Fassen Sie den ausgewählten Text zu den Gemeinderatswahlen in zwei Sätzen zusammen.

▸ **Ausgewählter Text**
※ ※ ※

Basis der politischen Arbeit für die FBP
«Gemeinderatswahlen haben natürlich auch für uns als FBP einen hohen Stellenwert. Die politische Arbeit In den Gemeinden ist die Basis für jede Partei im Land. Vorsteherinnen und Vorsteher prägen die Gemeinden und sie sind somit auch für die Partei wichtige Mandatsträger», sagt FBP-Präsident Gopp. «Wir pflegen die Ortsgruppen und die Arbeit an der Basis sehr – und gerade auf diese Gemeinderatswahl hin haben die Ortsgruppen hervorragende Arbeit geleistet. Wir haben als FBP bei den letzten Wahlen sieben Vorstehersitze geholt. Obwohl das Amt der Vorsteherin bzw. des Vorstehers in vielen Gemeinden neu besetzt wird, möchten wir aufgrund der Ausgangslage bei den letzten Wahlen wieder die Mehrheit bei den Vorsteherinnen und Vorstehern holen.»

Gleich viele bei der DpL, Hälfte bei der FL
Als einzige Partei gleich viele Gemeinderatskandidaten ins Rennen schicken wie 2023 kann die DpL mit deren fünf. «Es ist heutzutage nicht selbstverständlich, dass jemand sich für ein politisches Amt zur Verfügung stellt und bereit ist, Verantwortung zu übernehmen», sagte Präsident Thomas Rehak bei der Nomination am 11. Januar. Doch auch die DpL kommt nicht auf die gleiche Kandidatenstärke wie 2019, als sie sich zusätzlich um zwei Vorstehermandate beworben hat.

※ ※ ※

▸ **Gespeicherte Daten**

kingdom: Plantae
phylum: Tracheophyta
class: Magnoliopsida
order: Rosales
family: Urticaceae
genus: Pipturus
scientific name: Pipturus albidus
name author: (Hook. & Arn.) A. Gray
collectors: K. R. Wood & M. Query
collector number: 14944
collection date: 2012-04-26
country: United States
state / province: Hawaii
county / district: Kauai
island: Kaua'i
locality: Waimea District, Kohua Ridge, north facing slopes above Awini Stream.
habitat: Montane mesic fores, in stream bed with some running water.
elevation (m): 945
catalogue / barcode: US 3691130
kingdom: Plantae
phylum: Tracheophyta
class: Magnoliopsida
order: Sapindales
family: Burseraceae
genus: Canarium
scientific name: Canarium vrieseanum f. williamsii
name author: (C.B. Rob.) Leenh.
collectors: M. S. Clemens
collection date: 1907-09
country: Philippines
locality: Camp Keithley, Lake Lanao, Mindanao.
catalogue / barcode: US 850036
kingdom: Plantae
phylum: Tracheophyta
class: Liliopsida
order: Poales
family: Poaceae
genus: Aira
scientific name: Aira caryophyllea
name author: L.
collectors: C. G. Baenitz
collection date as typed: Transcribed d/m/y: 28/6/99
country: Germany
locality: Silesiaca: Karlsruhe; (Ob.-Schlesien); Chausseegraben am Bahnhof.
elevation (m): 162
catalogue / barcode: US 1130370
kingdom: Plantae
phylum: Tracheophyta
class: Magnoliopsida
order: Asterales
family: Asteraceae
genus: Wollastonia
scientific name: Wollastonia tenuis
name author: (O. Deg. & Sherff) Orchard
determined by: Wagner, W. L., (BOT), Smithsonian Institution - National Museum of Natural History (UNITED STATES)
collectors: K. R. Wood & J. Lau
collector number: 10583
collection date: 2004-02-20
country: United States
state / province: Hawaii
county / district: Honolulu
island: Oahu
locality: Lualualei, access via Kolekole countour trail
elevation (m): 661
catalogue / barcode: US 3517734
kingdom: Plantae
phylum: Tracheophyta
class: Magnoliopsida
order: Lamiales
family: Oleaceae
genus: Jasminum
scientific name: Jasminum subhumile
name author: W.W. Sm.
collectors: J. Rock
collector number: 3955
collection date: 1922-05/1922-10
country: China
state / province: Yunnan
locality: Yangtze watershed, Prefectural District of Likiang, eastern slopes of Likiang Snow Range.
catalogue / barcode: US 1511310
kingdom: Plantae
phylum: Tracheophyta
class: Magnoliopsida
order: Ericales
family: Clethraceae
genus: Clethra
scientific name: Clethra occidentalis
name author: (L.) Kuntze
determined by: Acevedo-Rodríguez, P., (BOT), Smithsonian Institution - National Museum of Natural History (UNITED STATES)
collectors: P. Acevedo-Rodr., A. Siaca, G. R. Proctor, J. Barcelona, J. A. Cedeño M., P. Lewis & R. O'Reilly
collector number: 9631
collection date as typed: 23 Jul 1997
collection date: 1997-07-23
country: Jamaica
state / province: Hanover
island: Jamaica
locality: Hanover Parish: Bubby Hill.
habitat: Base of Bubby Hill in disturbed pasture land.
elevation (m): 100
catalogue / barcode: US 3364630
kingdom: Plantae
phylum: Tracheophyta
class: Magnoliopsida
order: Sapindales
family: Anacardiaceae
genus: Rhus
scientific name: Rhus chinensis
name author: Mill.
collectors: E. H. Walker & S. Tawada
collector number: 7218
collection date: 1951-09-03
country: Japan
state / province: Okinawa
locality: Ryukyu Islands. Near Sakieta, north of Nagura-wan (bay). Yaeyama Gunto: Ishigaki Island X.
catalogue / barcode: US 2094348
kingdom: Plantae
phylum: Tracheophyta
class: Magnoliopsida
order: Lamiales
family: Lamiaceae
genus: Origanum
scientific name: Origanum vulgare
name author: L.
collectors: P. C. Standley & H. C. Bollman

※ ※ ※

▸ **Schriftliche Antwort**
FBP-Präsident Gopp bezeichnet die politische Arbeit in den Gemeinden als Basis jeder Partei, und nachdem die FBP bei den letzten Wahlen sieben Vorstehersitze geholt hat, möchte sie wieder die Mehrheit bei den Vorsteherinnen und Vorstehern holen. Die DpL schickt als einzige Partei mit fünf Kandidaten gleich viele ins Rennen um den Gemeinderat wie 2023, kommt aber nicht auf die Kandidatenstärke von 2019, als sie sich zusätzlich um zwei Vorstehermandate beworben hatte.